Segment Open

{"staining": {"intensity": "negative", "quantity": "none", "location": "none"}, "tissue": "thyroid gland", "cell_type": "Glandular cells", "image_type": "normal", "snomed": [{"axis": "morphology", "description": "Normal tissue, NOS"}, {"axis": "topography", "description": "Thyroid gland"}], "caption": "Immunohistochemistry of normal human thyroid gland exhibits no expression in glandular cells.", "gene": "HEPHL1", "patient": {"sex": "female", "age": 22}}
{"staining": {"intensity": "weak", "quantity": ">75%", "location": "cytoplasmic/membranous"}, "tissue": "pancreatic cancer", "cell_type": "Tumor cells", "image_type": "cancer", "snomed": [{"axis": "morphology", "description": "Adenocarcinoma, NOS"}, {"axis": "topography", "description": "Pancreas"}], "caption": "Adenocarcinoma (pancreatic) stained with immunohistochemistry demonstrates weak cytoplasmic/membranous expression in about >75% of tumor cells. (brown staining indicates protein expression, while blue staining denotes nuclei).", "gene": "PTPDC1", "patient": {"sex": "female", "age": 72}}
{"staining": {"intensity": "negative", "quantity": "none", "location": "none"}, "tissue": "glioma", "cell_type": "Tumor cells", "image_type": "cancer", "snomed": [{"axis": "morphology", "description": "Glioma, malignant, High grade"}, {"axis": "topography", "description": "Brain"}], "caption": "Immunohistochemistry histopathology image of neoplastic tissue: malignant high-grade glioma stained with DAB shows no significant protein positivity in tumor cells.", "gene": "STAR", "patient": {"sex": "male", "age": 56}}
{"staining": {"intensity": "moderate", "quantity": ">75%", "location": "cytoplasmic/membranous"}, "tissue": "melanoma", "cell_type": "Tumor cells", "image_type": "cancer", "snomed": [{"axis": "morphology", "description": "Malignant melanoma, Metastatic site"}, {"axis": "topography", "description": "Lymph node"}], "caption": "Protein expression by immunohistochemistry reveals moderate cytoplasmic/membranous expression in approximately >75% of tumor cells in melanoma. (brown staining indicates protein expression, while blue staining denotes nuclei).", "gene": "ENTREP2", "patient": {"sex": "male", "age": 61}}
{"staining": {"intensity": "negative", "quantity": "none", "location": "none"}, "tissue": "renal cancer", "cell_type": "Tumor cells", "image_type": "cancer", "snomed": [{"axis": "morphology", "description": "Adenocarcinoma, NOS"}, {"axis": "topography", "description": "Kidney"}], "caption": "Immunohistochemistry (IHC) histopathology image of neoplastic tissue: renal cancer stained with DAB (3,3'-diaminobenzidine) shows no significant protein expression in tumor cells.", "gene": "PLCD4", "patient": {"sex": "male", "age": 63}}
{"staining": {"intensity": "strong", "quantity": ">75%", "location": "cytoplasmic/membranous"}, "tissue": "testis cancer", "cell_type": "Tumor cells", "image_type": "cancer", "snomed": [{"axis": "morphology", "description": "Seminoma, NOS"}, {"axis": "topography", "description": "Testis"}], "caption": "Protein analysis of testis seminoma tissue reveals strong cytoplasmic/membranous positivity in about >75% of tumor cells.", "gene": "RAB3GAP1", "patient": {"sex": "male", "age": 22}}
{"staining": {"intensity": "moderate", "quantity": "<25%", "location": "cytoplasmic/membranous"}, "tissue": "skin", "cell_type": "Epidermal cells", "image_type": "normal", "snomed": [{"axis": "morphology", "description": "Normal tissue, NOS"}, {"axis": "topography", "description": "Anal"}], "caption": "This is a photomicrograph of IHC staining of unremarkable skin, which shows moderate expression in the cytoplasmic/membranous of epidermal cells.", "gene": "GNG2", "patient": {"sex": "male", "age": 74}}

Segment Closed

Exercise goal:
In the answer, give the lines from the first line of the data through the line with "(pancreatic) stained with", exactly as they appear and with no additions.

Worked solution:
{"staining": {"intensity": "negative", "quantity": "none", "location": "none"}, "tissue": "thyroid gland", "cell_type": "Glandular cells", "image_type": "normal", "snomed": [{"axis": "morphology", "description": "Normal tissue, NOS"}, {"axis": "topography", "description": "Thyroid gland"}], "caption": "Immunohistochemistry of normal human thyroid gland exhibits no expression in glandular cells.", "gene": "HEPHL1", "patient": {"sex": "female", "age": 22}}
{"staining": {"intensity": "weak", "quantity": ">75%", "location": "cytoplasmic/membranous"}, "tissue": "pancreatic cancer", "cell_type": "Tumor cells", "image_type": "cancer", "snomed": [{"axis": "morphology", "description": "Adenocarcinoma, NOS"}, {"axis": "topography", "description": "Pancreas"}], "caption": "Adenocarcinoma (pancreatic) stained with immunohistochemistry demonstrates weak cytoplasmic/membranous expression in about >75% of tumor cells. (brown staining indicates protein expression, while blue staining denotes nuclei).", "gene": "PTPDC1", "patient": {"sex": "female", "age": 72}}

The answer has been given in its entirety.